From the items below, extract every line that contains the string "Windows".

[Collected data]
-- Opening Marker --

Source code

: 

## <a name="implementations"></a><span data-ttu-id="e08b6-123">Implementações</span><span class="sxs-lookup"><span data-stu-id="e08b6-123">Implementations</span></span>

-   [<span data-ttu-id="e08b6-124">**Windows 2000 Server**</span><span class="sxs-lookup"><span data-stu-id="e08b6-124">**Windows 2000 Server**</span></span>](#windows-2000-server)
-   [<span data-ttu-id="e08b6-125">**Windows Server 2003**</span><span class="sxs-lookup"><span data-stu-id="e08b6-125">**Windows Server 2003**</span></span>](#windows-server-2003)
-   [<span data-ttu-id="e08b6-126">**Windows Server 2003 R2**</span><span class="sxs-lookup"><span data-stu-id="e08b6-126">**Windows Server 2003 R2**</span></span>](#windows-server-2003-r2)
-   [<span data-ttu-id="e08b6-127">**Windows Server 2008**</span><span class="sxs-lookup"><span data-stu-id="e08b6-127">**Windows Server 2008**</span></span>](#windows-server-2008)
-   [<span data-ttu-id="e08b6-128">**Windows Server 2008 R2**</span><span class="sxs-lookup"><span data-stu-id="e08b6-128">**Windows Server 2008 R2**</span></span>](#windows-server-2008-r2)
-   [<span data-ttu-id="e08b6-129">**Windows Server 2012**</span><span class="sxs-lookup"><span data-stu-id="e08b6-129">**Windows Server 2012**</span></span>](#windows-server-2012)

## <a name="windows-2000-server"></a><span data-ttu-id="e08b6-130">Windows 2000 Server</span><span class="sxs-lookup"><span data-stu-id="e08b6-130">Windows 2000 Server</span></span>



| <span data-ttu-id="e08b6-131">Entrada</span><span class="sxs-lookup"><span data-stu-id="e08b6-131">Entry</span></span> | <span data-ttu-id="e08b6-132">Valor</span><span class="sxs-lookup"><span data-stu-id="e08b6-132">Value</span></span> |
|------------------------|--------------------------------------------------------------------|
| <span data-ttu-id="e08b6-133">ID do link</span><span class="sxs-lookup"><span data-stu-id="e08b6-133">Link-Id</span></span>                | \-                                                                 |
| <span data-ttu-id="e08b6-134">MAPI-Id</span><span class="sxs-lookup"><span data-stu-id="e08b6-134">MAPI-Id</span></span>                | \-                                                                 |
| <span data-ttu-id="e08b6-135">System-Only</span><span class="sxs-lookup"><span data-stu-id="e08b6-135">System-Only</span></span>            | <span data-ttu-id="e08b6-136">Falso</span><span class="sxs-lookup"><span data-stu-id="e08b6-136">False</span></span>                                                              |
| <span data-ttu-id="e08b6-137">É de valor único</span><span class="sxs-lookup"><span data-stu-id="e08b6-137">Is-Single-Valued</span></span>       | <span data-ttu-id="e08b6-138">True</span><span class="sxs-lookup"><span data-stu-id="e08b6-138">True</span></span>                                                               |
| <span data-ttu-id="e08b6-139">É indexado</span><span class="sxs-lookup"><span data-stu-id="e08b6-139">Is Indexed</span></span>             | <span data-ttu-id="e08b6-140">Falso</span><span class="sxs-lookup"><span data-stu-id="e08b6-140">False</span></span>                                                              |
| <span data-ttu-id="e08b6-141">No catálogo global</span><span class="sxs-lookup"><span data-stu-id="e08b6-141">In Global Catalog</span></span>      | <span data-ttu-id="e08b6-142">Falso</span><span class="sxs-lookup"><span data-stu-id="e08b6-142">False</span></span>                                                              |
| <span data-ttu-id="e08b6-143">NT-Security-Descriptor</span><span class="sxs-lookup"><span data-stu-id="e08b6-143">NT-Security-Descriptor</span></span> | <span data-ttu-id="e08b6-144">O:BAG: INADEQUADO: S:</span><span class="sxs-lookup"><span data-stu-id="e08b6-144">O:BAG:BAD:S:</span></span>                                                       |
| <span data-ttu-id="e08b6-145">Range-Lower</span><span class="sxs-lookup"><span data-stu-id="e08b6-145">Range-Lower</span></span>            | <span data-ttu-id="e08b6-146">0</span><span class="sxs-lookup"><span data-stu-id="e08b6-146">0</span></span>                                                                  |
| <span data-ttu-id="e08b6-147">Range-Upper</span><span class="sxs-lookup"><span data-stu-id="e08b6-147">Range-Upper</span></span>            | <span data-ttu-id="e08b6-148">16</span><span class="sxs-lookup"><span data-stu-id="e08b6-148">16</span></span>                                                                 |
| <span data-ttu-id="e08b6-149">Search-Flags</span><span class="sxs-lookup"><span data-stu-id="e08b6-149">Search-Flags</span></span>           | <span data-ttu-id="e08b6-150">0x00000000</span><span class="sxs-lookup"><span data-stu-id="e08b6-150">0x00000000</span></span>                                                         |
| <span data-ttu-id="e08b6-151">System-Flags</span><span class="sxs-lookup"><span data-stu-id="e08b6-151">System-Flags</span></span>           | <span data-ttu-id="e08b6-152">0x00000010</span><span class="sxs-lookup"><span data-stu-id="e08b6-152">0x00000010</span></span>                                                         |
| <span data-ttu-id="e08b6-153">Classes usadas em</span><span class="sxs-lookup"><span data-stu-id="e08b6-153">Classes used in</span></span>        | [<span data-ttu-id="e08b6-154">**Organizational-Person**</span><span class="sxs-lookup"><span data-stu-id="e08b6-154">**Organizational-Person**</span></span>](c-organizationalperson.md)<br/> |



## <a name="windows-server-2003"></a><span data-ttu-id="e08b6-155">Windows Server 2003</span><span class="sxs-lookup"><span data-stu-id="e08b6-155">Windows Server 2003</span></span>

-- Closing Marker --

Answer |
-   [<span data-ttu-id="e08b6-124">**Windows 2000 Server**</span><span class="sxs-lookup"><span data-stu-id="e08b6-124">**Windows 2000 Server**</span></span>](#windows-2000-server)
-   [<span data-ttu-id="e08b6-125">**Windows Server 2003**</span><span class="sxs-lookup"><span data-stu-id="e08b6-125">**Windows Server 2003**</span></span>](#windows-server-2003)
-   [<span data-ttu-id="e08b6-126">**Windows Server 2003 R2**</span><span class="sxs-lookup"><span data-stu-id="e08b6-126">**Windows Server 2003 R2**</span></span>](#windows-server-2003-r2)
-   [<span data-ttu-id="e08b6-127">**Windows Server 2008**</span><span class="sxs-lookup"><span data-stu-id="e08b6-127">**Windows Server 2008**</span></span>](#windows-server-2008)
-   [<span data-ttu-id="e08b6-128">**Windows Server 2008 R2**</span><span class="sxs-lookup"><span data-stu-id="e08b6-128">**Windows Server 2008 R2**</span></span>](#windows-server-2008-r2)
-   [<span data-ttu-id="e08b6-129">**Windows Server 2012**</span><span class="sxs-lookup"><span data-stu-id="e08b6-129">**Windows Server 2012**</span></span>](#windows-server-2012)
## <a name="windows-2000-server"></a><span data-ttu-id="e08b6-130">Windows 2000 Server</span><span class="sxs-lookup"><span data-stu-id="e08b6-130">Windows 2000 Server</span></span>
## <a name="windows-server-2003"></a><span data-ttu-id="e08b6-155">Windows Server 2003</span><span class="sxs-lookup"><span data-stu-id="e08b6-155">Windows Server 2003</span></span>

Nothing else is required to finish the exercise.